S’y trouvent concentrées les stations essentielles du fabuleux désastre de Rimbaud. Nous ne voulions pas de récital, nous ne voulions pas d’un banal collage : nulle œuvre qui ne soit à ce point liée à la biographie de son auteur que celle de Rimbaud. Avec Rimbaud le fils nous tenions le prodigieux fil narratif qui nous permettrait à la fois de raconter la vie d’un homme lancé à toute allure et de faire entendre ses cailloux laissés sur le bord des chemins.

Par sa densité littéraire, ce chef-d’œuvre ne cède jamais à l’enquête biographique dont il est cependant nourri. Il prend ses distances, par le leitmotiv de ses "on dit que..." avec la légende d’Arthur Rimbaud, tout en en montrant le caractère épique et tragique ; tel une comète, Rimbaud est projeté à grande vitesse contre la constellation de ses pairs qu’il fera éclater, s’y brisant lui-même.

Entre enquête et légende

Comme l’indique son titre, Rimbaud le fils est une méditation sur la filiation à la fois biologique, psychanalytique et littéraire : Rimbaud y est montré en fils en quête d’un amour (d’un père "fantôme", d’une mère "mauvaise"), d’une reconnaissance (des "grands-pères, [d]es phares comme on disait") et d’un Salut (par la poésie, puis par l’or) qui ne lui seront jamais accordés.

Cet aspect du livre, particulièrement poignant, lui donne son étonnante structure temporelle : commencé par la mère, il s’achève en boucle par une invocation aux parents lorsque Rimbaud est à Roche (alors que la chronologie, jusque-là respectée, aurait voulu que le récit s’achevât sur son lit de douleur marseillais). C’est dire combien la parole est liée, pour Pierre Michon, à la filiation. C’est dire aussi combien celui-ci se considère aussi comme un fils : "mère qui ne me lis pas... père qui ne me parleras jamais".
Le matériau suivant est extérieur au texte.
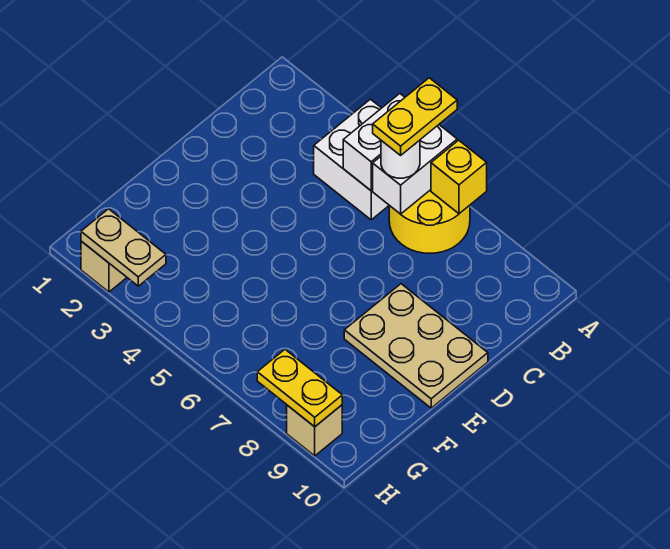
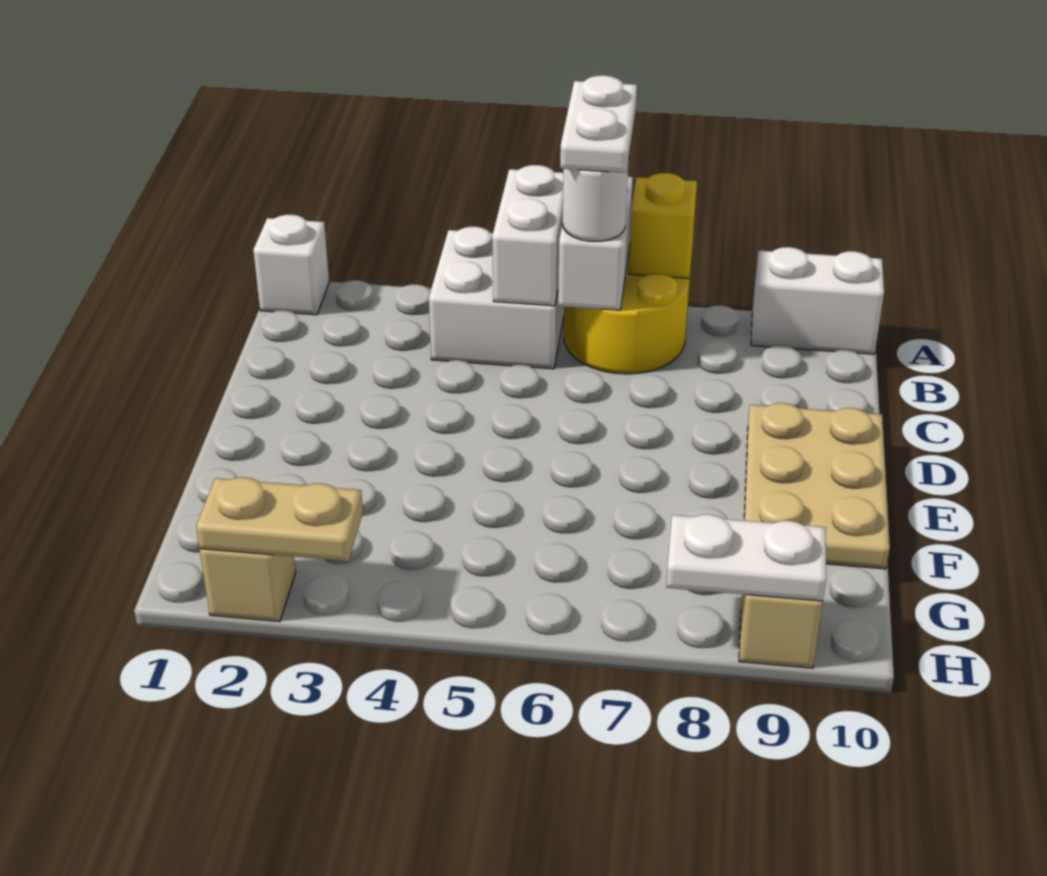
none -> white brick A1 level 1
yellow plate A6:B6 level 4 -> white plate A6:B6 level 4
none -> white brick A9:A10 level 1
tan plate D8:E10 level 1 -> tan plate D9:F10 level 1
yellow plate H8:H9 level 2 -> white plate H8:H9 level 2

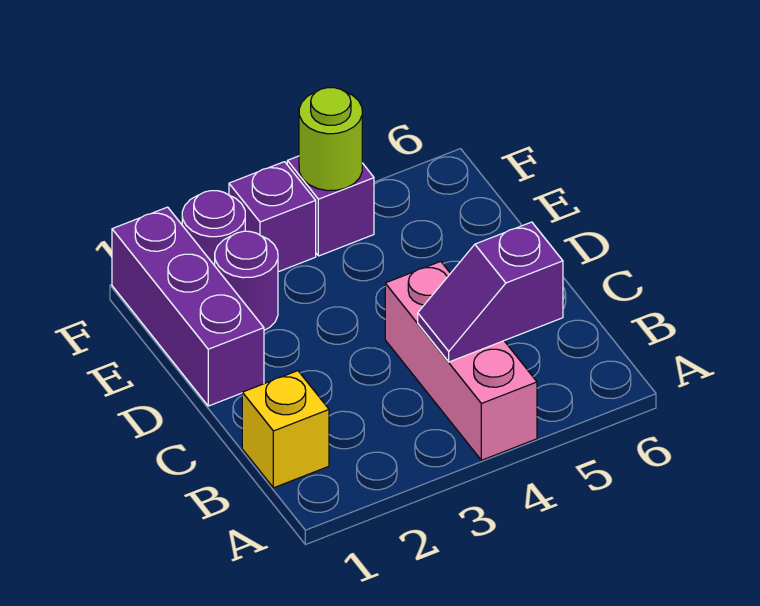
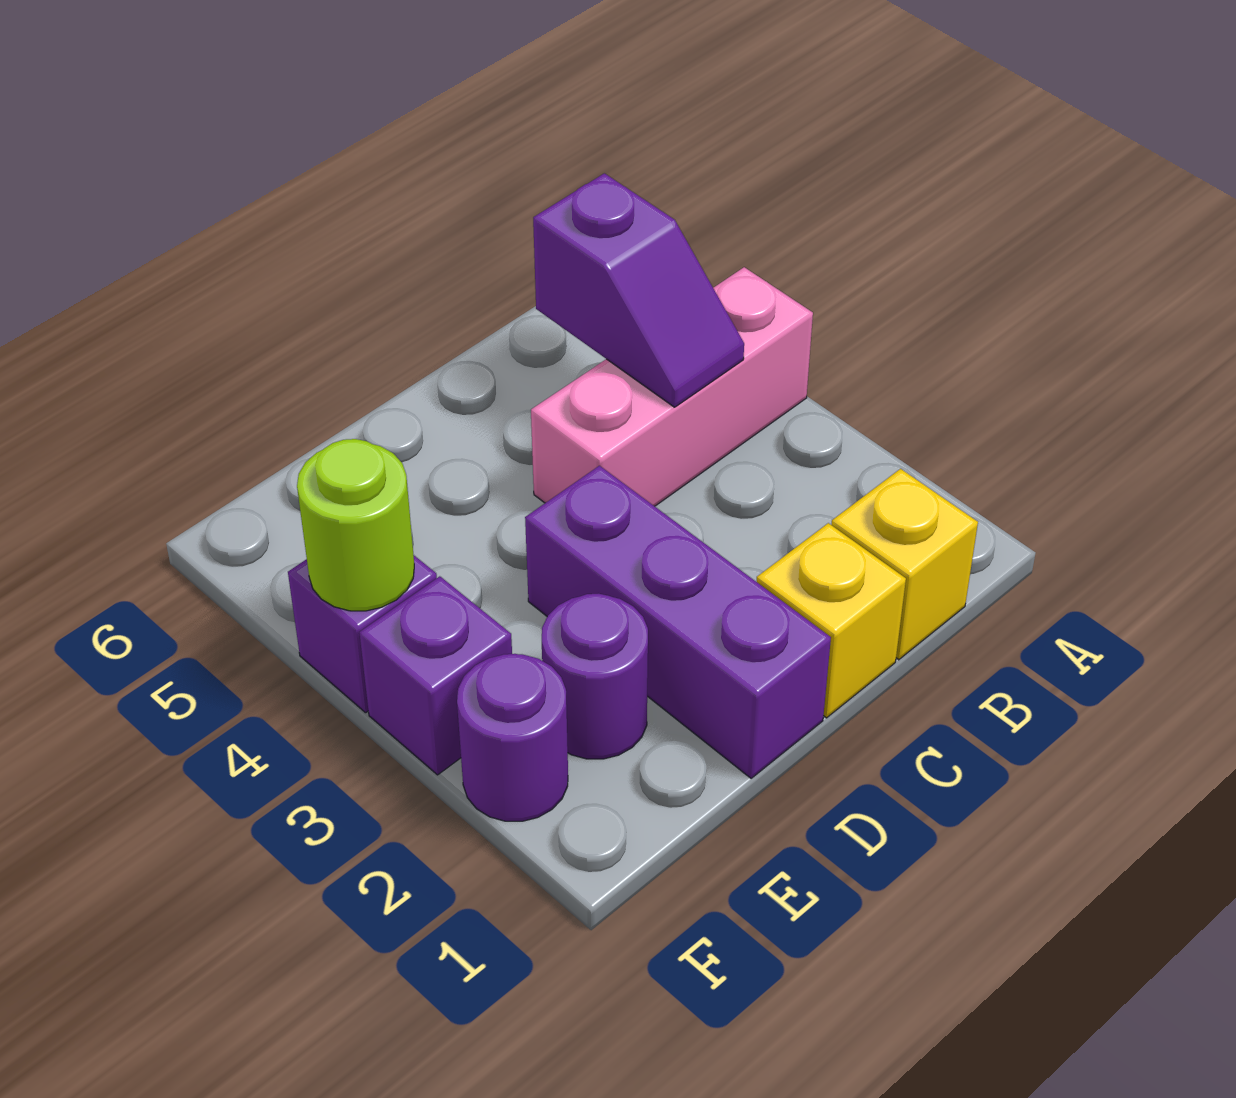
none -> yellow brick C1 level 1
purple brick D1:F1 level 1 -> purple brick D1:D3 level 1

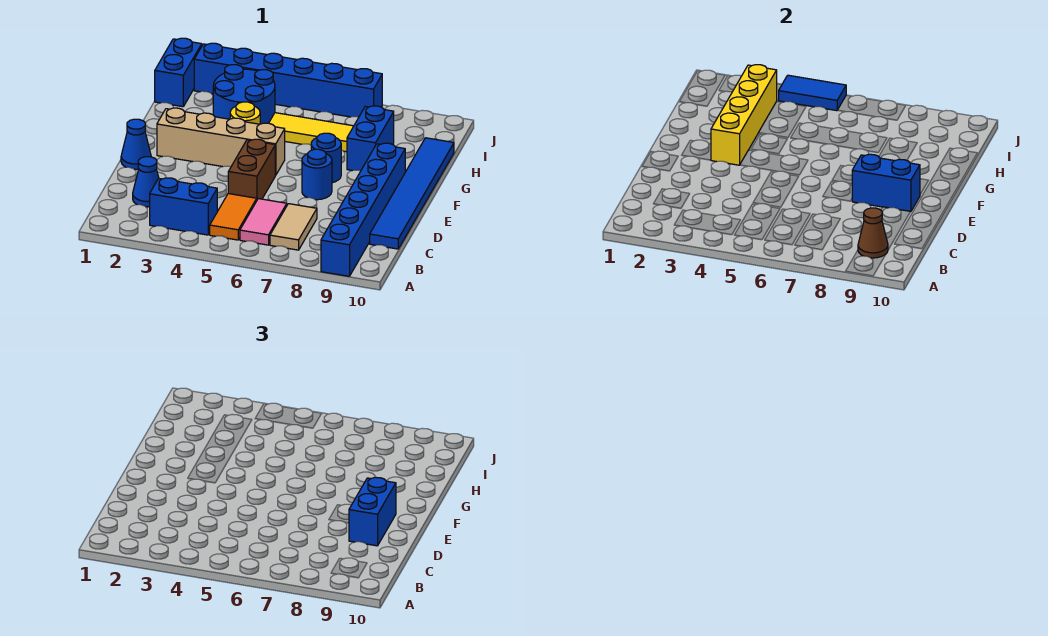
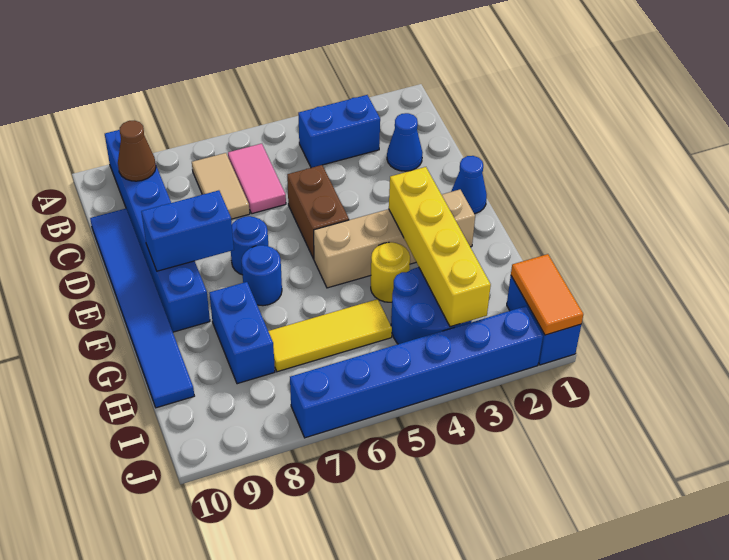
orange tile B5:C5 level 1 -> orange tile I1:J1 level 2
blue brick D9:E9 level 3 -> none
blue tile J4:J5 level 2 -> none

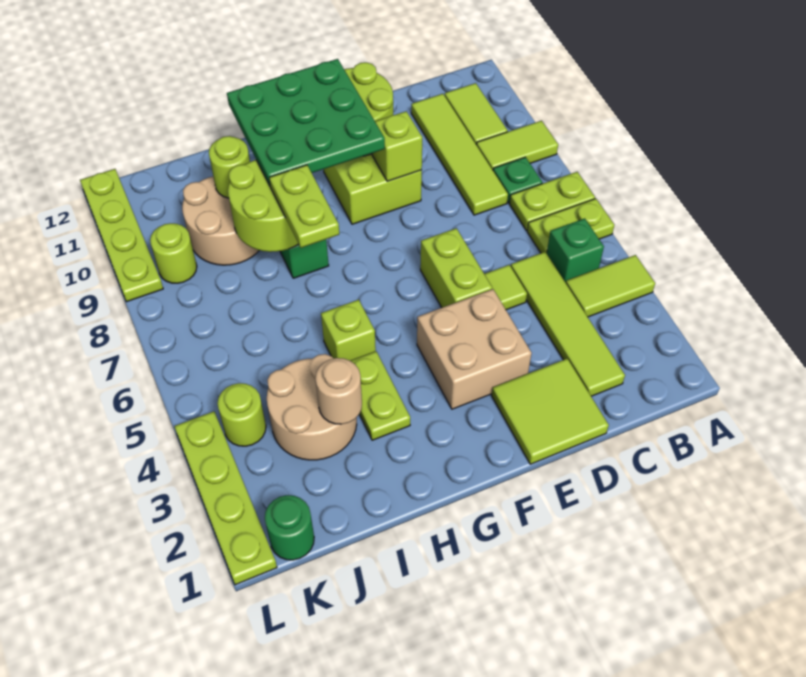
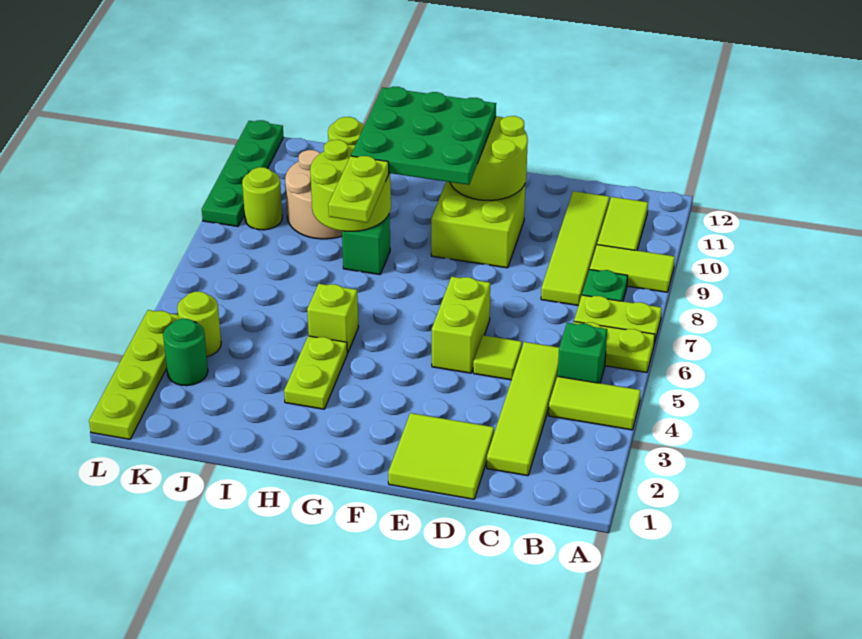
tan brick E3:F4 level 1 -> none
lime brick E9 level 2 -> none
tan round brick I3:J4 level 1 -> none
tan round brick I3 level 2 -> none
green round brick K1 level 1 -> green round brick K3 level 1
lime plate L9:L12 level 1 -> green plate L9:L12 level 1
Enfin, Rimbaud le fils est empreint d’une mélancolie pleine de compassion pour tous ceux qui ont failli dans l’entreprise littéraire : ce livre est un tombeau comme on en écrivait jadis, érigé sur la dépouille de celui qui fut "la poésie personnellement". On y entend, parfois non sans un sourire caustique, que le silence de Rimbaud signifie l’échec de la poésie à "réinventer l’amour" ou à "changer la vie". Nul doute que Pierre Michon est passé par cette douloureuse initiation, et qu’il a dû, depuis les Vies minuscules, construire son œuvre narrative sur ces décombres-là.